Campus Conversations
An incendiary message
Perhaps creation and destruction aren’t as different as one might think. At least that’s what a group of College artists set out to demonstrate on Valentine quad before students left for the Thanksgiving break last Wednesday.
The project may have appeared to be nothing more than smoky fire consuming varied scraps of flammable material. However, upon closer investigation, the flames and ashes took on a deeper meaning.
“We had to do a project for one of Assistant Professor of Fine Arts Dewitt Godfrey’s art classes where we created instructions for someone else in our class to carry out,” said Dan Cohen ’04E, the principal organizer of the event. “In pieces like this, it’s the instructions which are the work of art, not the product,” he continued.
Cohen explained that under these guidelines the emphasis of a masterpiece by Sol Lewitt (the influential American minimalist installation artist) would not be on the physical art. “[It would be] a piece of nice paper with the instructions on how to create the sculpture, along with a gold foil stamp and a signature, and maybe an accompanying letter of authenticity, and that’s it-that’s what you get with your $5000 or whatever.”
Cohen and Tracy Montigny ’05 created instructions that required creating, then destroying artwork. Although their methods of destruction differed-some chose burning, others preferred ripping-they both centered around the concept that, as Godfrey explained, “Destruction is often an integral part of creation.”
The class also was required to reinterpret the instructions as a secondary step in the creative process. “[I tried to] rework them to be bigger, better, or funnier,” Cohen said.
Cohen’s bigger, better version of the initial instructions took the form of a fire. “Fire has been a kind of cleansing tool since the beginning of time-we often burn fields before planting,” Godfrey said, expressing approval of Cohen’s project
Many passing students asked about the fire, and some added their own artwork to the blaze. “I think it was a successful event,” concluded Godfrey.
Hunger for the hungry
Hunger for the hungry
In preparation for Thanksgiving, MassPIRG organized their annual “Give up Your Meals Day,” requesting that students at the College forfeit their meals at Valentine on Thursday, November 21st. Why? MassPIRG, in conjunction with Financial Aid and Class Equality arranged the event so that all money that the College would have spent on the students’ meals would instead be donated to the Food Bank of Western Massachusetts. “In return, the Food Bank used the money toward the Turkey Fund, which provides Thanksgiving turkeys for local families who otherwise could not afford a Thanksgiving meal,” said MassPIRG event planner Laura Kim ’06.
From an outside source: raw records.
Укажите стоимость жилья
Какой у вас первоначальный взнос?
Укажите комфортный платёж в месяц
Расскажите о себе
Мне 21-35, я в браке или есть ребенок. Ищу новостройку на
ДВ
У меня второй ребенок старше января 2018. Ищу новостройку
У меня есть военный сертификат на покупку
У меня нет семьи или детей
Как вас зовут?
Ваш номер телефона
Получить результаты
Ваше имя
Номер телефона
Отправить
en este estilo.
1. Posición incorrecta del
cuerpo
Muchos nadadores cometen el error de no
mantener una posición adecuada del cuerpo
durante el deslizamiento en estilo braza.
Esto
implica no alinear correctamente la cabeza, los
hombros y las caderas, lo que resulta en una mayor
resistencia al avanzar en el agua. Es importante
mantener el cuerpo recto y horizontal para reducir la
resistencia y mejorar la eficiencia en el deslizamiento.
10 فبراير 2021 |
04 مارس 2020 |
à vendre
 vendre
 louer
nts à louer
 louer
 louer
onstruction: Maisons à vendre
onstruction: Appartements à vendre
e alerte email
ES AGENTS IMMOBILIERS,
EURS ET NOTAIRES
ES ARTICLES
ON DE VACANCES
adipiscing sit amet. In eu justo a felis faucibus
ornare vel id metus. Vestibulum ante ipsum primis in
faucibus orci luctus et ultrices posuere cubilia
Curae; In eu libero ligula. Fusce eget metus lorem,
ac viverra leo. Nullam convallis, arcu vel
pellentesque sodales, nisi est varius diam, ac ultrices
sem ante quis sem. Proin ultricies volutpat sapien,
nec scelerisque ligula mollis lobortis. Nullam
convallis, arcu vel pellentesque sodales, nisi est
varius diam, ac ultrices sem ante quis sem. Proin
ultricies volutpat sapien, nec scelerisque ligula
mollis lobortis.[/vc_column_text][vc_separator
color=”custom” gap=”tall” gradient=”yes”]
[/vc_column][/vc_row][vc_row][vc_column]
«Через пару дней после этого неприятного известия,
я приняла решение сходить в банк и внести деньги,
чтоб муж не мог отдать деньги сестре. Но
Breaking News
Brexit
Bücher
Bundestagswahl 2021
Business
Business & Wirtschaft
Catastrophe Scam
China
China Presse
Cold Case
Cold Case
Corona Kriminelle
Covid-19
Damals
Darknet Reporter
This year, the program, a part of MassPIRG’s Hunger & Homelessness Awareness Week had 430 eager participants. Students signed up in Valentine during the week before the event.
The day culminated in a “Hunger Banquet” sponsored by MassPIRG. Over 100 students packed into the Frontroom for dinner and to listen to speeches given by Dave Theis from the National Student Campaign Against Hunger & Homelessness, Director of the Amherst Survival Center Dennis Meehan, and Fern Sperier from the Food Bank of Western Massachusetts.
“The banquet was a culmination of the week. It helped to further raise awareness about the expansiveness of hunger in the world and our country,” said Pem Brown ’06.